Computer Science > Computer Vision and Pattern Recognition
[Submitted on 12 Sep 2023 (v1), last revised 28 Oct 2023 (this version, v2)]
Title:ATTA: Anomaly-aware Test-Time Adaptation for Out-of-Distribution Detection in Segmentation
View PDFAbstract:Recent advancements in dense out-of-distribution (OOD) detection have primarily focused on scenarios where the training and testing datasets share a similar domain, with the assumption that no domain shift exists between them. However, in real-world situations, domain shift often exits and significantly affects the accuracy of existing out-of-distribution (OOD) detection models. In this work, we propose a dual-level OOD detection framework to handle domain shift and semantic shift jointly. The first level distinguishes whether domain shift exists in the image by leveraging global low-level features, while the second level identifies pixels with semantic shift by utilizing dense high-level feature maps. In this way, we can selectively adapt the model to unseen domains as well as enhance model's capacity in detecting novel classes.
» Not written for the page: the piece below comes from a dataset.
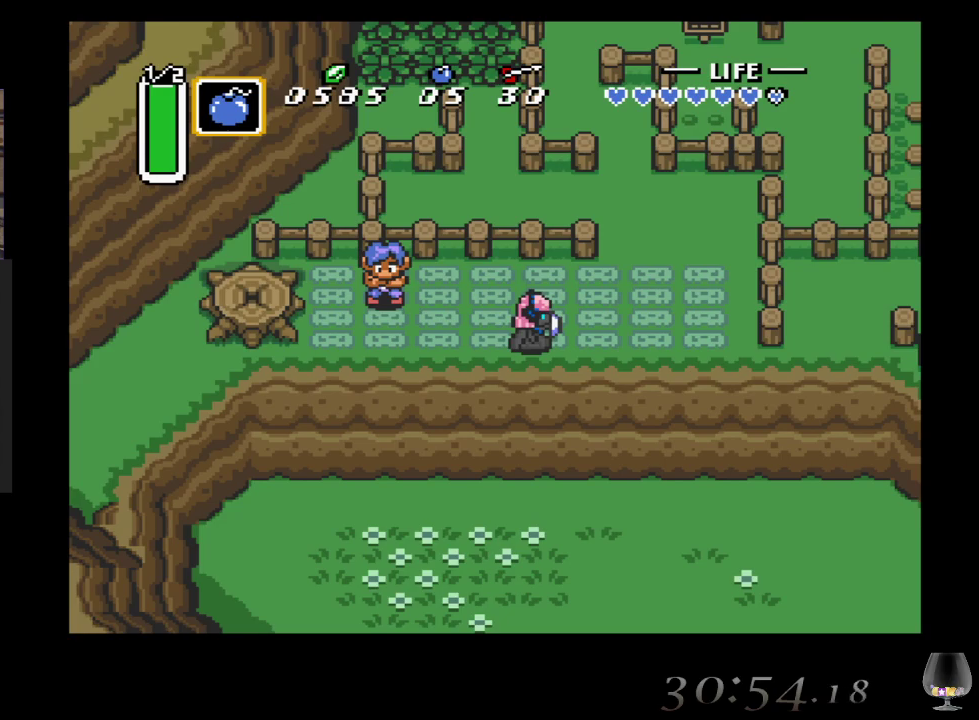
{"buttons": [], "left_stick": "center", "events": [[100, "SELECT", "up"]]}
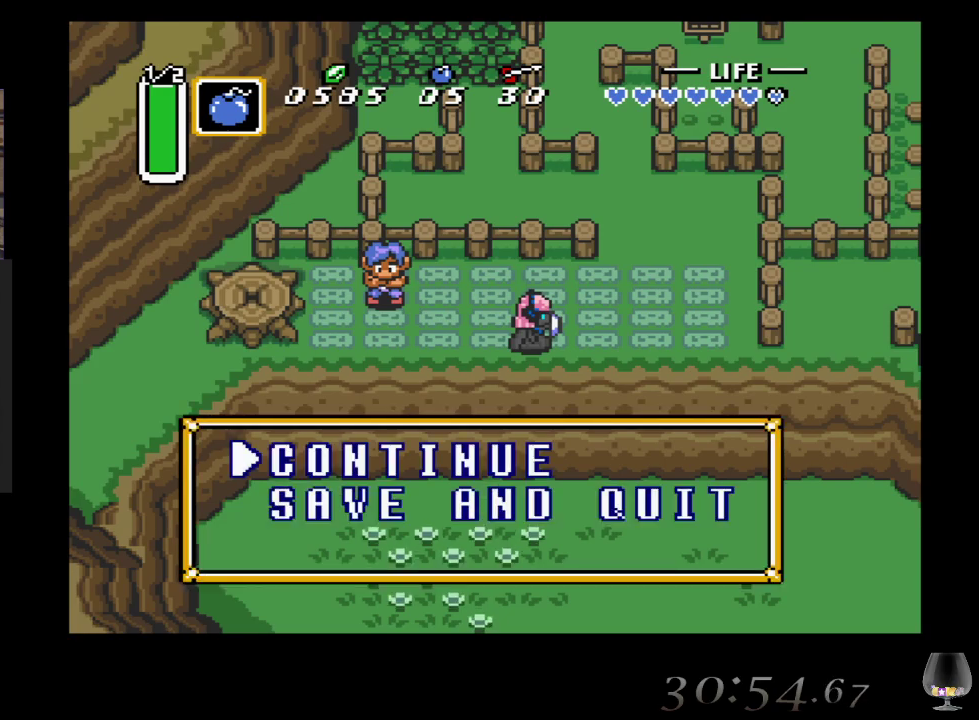
{"buttons": [], "left_stick": "down", "events": [[333, "left_stick", "down"]]}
We validate the efficacy of our proposed method on several OOD segmentation benchmarks, including those with significant domain shifts and those without, observing consistent performance improvements across various baseline models. Code is available at ${\href{this https URL}{this https URL}}$.
Submission history
From: Zhitong Gao [view email][v1] Tue, 12 Sep 2023 06:49:56 UTC (2,343 KB)
[v2] Sat, 28 Oct 2023 19:37:02 UTC (2,512 KB)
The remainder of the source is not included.